(Items from a collection)
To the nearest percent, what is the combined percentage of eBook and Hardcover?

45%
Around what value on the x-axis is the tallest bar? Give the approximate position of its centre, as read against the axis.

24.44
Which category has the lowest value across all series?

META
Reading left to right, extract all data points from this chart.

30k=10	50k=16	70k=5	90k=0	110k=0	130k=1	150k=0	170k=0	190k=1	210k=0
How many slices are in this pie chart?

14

==

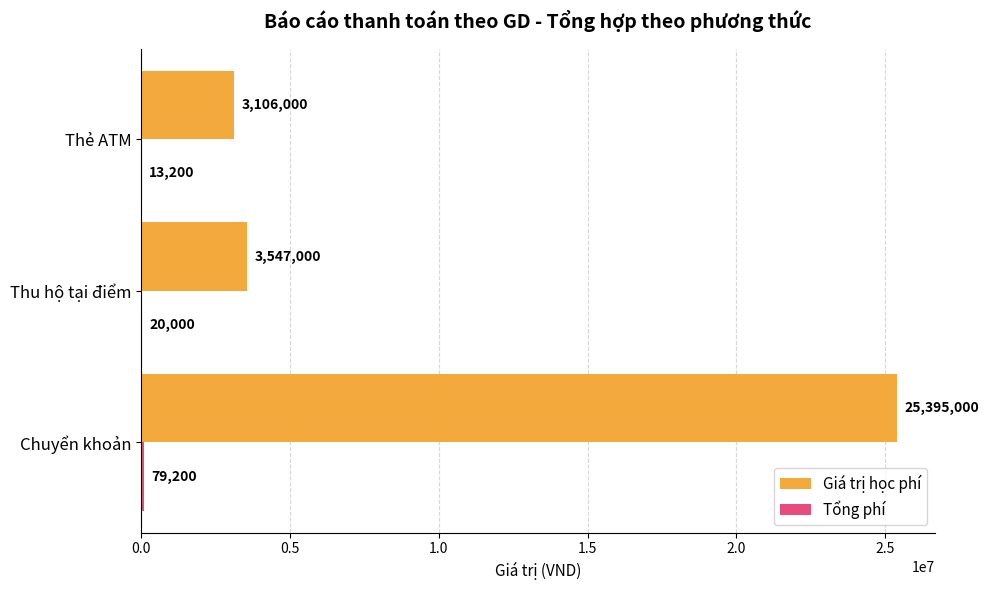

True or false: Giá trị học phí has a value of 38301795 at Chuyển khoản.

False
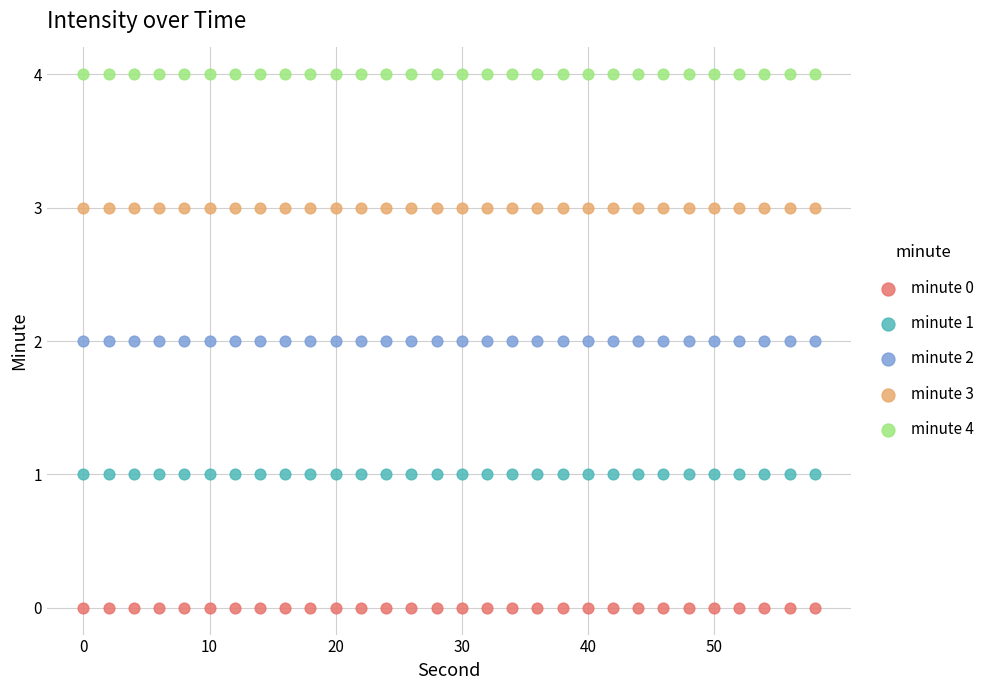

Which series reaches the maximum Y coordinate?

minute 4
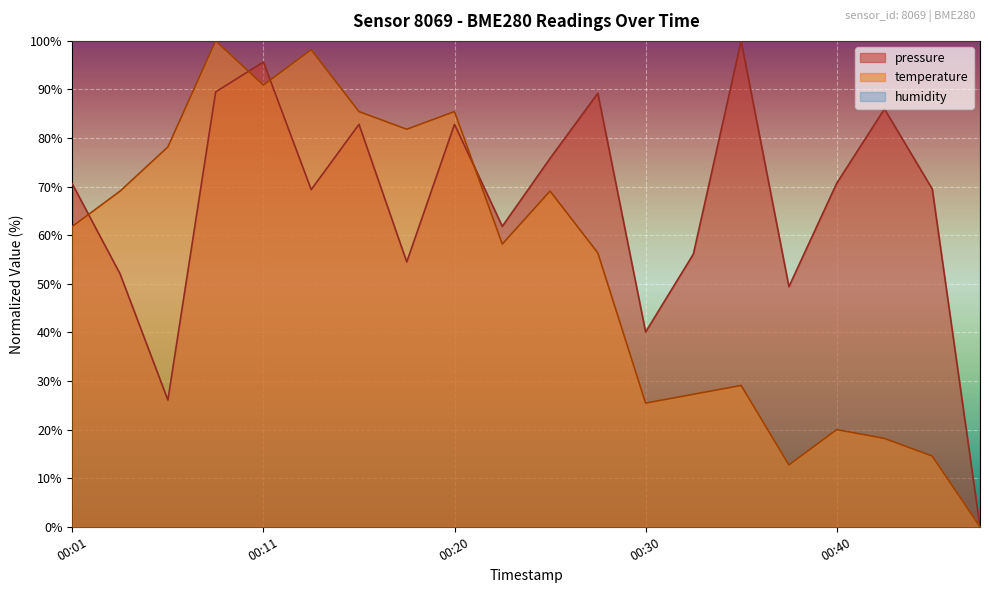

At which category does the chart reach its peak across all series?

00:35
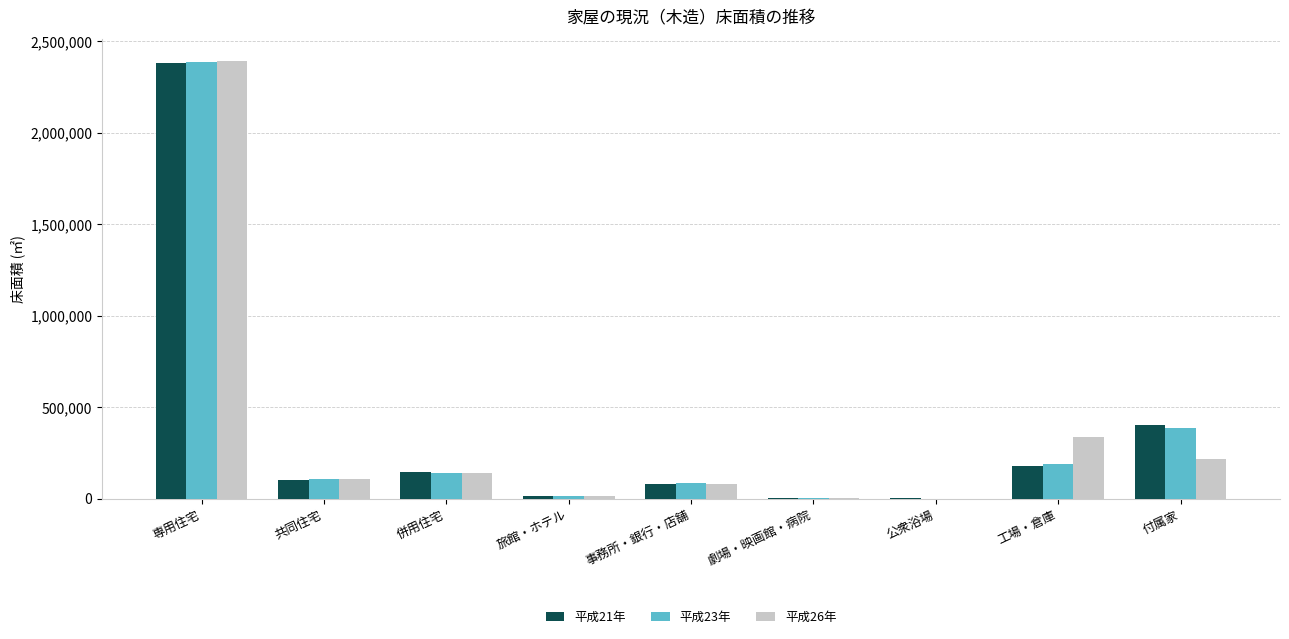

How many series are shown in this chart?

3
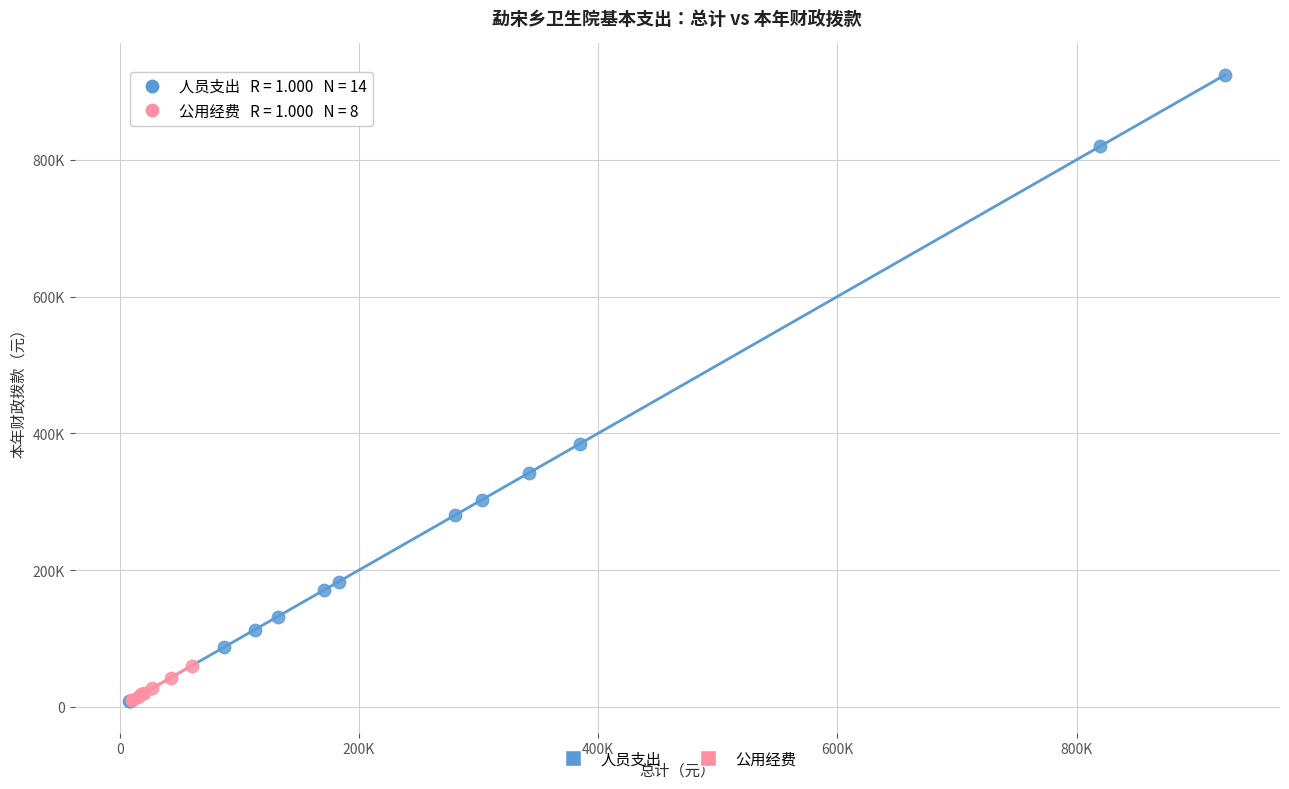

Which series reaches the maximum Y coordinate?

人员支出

WORK REQUEST: Rewrite the lines from the line with "To the nearest" to the line with "How many slices are in this pie chart?", changing "tallest" to "highest" and leaving everything else as it is.

COMPLETED EXERCISE:
To the nearest percent, what is the combined percentage of eBook and Hardcover?

45%
Around what value on the x-axis is the highest bar? Give the approximate position of its centre, as read against the axis.

24.44
Which category has the lowest value across all series?

META
Reading left to right, extract all data points from this chart.

30k=10	50k=16	70k=5	90k=0	110k=0	130k=1	150k=0	170k=0	190k=1	210k=0
How many slices are in this pie chart?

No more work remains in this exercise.